Unfortunately, myneta.info uses the wrong constituency IDs. If you want to cross reference the ADR data with other data – say, from the Election Commission – you will need the constituency IDs, because the constituency names often appear with different spellings in different datasets.
You can run node process/ac_nos.js
to add constituency IDs to the ADR data. But before you can do that, you need to make a lookup file and add it to meta_data/constituency_lookup/
. It must be a javascript file. Its name must match the id from the elections's myneta.info URL. It must be an array of objects where each object represents an assembly constituency and has the properties constituency
and ac_no
. It can have additional properties such as district
, reservations
and sub_region
. To see an example of a lookup file, see this.

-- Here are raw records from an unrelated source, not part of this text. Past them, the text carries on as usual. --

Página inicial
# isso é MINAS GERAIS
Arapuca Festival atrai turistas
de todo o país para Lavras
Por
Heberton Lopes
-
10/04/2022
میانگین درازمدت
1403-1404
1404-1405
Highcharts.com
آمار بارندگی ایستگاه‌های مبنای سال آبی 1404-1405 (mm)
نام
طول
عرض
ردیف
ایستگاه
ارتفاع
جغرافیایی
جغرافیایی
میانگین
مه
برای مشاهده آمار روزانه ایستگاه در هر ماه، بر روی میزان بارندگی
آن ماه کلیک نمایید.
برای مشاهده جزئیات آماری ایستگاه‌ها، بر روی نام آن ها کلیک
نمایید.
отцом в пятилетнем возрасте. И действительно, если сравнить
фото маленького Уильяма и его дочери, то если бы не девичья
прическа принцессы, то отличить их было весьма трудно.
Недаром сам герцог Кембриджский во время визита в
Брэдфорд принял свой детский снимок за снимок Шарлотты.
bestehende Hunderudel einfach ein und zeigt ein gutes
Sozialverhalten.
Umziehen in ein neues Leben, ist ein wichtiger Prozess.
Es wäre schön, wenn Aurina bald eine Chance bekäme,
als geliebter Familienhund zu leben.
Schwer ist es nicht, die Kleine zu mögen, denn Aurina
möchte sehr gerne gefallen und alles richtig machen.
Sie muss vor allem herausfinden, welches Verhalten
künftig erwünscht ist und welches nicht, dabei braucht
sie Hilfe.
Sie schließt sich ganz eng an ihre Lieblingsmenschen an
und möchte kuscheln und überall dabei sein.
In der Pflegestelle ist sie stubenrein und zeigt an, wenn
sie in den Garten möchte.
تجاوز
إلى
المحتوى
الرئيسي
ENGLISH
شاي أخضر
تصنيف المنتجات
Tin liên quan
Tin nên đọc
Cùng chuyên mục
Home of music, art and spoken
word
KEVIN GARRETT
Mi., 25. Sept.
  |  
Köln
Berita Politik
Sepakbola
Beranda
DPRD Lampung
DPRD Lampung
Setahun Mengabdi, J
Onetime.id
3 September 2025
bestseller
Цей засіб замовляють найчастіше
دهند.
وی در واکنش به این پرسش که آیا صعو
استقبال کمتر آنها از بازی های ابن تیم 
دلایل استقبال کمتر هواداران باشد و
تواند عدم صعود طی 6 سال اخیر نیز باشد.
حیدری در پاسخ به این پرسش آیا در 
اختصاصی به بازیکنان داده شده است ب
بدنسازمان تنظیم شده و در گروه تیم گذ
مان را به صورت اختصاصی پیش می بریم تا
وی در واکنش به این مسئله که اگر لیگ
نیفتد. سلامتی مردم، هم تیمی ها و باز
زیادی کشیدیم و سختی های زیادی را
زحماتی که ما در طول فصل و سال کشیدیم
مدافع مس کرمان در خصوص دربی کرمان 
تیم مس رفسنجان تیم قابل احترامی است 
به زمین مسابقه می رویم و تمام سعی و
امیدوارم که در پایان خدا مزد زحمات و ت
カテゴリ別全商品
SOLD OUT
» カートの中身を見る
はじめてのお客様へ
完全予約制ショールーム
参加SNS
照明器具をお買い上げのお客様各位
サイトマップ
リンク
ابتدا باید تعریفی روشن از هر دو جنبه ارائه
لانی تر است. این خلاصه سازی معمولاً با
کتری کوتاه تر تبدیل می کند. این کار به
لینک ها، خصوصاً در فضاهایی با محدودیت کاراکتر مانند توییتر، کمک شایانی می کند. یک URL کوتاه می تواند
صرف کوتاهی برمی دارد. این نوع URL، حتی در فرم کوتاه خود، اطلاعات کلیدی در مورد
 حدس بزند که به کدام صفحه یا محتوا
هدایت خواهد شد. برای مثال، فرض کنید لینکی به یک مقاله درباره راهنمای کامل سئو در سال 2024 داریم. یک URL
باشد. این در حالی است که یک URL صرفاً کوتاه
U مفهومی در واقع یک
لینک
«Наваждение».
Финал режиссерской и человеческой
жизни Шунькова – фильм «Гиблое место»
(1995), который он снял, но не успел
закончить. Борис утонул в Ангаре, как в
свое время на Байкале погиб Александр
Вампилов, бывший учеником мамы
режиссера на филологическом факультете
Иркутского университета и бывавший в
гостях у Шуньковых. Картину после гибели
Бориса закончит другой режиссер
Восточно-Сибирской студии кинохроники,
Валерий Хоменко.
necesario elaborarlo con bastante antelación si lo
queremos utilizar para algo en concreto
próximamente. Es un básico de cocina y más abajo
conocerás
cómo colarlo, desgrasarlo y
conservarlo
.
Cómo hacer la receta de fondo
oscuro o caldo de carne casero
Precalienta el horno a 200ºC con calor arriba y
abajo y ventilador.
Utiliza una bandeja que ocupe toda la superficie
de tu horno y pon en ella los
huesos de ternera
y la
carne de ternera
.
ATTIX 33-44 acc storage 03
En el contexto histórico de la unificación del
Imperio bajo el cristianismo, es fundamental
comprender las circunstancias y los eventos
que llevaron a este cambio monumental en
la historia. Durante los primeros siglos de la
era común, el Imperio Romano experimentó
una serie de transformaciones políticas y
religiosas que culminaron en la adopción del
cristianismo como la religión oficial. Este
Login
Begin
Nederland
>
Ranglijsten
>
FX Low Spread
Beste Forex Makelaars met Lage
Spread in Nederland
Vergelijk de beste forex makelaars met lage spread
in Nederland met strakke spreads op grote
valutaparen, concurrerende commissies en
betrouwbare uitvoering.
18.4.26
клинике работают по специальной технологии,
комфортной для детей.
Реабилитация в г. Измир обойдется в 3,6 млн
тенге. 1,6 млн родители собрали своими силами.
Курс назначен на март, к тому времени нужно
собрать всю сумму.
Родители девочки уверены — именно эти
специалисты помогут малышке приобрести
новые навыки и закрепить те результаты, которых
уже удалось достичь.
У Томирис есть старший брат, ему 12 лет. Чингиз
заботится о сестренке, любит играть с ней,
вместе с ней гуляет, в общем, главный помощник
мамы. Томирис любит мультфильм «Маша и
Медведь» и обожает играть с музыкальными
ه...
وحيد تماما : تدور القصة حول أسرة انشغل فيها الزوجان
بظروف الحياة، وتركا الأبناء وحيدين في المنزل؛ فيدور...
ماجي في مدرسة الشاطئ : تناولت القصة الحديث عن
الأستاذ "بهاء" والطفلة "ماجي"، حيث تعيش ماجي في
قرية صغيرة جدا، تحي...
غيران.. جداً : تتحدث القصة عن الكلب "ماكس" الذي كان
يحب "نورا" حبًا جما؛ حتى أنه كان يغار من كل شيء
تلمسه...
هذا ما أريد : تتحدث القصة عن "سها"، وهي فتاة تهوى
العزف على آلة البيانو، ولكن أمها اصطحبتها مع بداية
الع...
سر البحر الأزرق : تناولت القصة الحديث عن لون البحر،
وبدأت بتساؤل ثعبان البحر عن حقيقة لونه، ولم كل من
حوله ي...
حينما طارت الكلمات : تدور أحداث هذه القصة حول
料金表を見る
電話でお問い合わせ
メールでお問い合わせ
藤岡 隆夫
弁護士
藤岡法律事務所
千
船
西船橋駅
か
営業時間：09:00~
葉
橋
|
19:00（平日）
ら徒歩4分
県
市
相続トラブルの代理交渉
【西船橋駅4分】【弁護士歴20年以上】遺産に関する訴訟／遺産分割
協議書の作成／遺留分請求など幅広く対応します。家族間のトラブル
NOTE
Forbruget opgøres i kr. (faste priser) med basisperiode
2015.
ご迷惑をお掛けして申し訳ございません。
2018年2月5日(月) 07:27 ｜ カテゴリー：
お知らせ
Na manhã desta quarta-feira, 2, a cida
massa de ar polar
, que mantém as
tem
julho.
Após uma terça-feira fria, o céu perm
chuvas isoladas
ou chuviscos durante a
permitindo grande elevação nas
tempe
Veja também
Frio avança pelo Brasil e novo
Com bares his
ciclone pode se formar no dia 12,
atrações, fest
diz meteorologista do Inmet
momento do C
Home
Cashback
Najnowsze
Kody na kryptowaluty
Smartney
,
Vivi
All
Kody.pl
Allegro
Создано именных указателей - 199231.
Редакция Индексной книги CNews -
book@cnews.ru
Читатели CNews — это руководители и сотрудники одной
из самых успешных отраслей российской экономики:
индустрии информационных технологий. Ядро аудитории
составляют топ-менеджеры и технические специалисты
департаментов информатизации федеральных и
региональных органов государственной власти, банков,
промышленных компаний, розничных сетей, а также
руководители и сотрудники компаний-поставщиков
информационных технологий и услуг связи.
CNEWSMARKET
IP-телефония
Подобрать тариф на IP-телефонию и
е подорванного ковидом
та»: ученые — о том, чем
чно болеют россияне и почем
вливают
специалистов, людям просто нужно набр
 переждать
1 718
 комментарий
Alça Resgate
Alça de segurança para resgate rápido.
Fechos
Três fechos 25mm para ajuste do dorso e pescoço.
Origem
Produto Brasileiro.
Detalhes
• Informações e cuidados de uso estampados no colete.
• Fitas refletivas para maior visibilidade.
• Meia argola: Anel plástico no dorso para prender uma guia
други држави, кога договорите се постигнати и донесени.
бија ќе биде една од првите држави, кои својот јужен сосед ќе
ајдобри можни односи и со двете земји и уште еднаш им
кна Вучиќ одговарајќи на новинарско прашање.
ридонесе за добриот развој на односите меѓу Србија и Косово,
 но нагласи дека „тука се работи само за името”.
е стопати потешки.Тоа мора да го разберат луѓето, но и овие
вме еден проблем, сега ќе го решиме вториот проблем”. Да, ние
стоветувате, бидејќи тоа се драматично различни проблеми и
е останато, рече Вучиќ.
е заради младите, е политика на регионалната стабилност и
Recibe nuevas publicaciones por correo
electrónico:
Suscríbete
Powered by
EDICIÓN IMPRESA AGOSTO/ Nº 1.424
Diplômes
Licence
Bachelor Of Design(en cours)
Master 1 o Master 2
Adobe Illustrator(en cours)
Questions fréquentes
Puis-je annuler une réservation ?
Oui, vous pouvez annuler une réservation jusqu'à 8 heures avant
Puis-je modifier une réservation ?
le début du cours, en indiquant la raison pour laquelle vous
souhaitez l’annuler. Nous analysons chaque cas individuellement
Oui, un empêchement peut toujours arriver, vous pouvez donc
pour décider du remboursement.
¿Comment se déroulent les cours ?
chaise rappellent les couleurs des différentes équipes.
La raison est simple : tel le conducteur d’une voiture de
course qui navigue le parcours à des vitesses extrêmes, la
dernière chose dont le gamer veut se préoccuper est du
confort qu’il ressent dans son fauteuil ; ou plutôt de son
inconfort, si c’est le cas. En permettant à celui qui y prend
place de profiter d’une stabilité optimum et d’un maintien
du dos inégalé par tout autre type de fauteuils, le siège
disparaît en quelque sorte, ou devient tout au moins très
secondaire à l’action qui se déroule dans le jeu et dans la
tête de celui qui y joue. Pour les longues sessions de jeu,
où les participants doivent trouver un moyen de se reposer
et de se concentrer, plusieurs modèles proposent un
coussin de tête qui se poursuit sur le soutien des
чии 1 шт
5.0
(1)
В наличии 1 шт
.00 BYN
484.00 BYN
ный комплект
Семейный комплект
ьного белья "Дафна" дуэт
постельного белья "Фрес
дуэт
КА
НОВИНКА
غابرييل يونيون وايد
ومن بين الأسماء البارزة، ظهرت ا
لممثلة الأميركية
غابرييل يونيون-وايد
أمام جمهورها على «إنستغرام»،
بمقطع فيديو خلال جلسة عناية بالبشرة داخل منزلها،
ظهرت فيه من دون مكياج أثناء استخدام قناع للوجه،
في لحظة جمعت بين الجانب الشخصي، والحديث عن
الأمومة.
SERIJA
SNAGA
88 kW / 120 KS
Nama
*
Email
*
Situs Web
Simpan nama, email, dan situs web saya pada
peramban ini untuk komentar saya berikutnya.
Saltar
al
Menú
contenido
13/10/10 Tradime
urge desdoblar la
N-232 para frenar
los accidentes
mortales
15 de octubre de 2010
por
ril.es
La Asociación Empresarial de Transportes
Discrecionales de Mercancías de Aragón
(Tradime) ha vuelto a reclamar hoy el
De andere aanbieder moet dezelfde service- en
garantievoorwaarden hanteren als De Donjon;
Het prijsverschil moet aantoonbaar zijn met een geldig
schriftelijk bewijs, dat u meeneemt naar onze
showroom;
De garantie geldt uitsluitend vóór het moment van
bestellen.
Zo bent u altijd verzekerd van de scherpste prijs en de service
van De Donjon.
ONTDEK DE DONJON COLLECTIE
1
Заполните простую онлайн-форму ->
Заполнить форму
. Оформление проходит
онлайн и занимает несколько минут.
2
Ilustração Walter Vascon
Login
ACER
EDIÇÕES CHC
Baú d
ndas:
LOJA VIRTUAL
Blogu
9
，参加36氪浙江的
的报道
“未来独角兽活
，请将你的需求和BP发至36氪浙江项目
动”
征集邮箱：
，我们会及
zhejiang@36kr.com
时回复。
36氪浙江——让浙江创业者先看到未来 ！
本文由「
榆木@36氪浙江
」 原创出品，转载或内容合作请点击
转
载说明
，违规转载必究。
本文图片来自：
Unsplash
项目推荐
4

You can also run node process/partify.js
to add a column called party_eci
to the data, which contains the full party name used by the Election Commission. This script uses party-time to match the party abbreviations from ADR with the full party names. It is possible that party-time will not already have all of the abbreviations you need in its database. To find out, run the partify script on your file, check the output, and see if any of the parties in the party_eci
column are still abbreviations. If they are, you'll need to add them to party-time's parties database.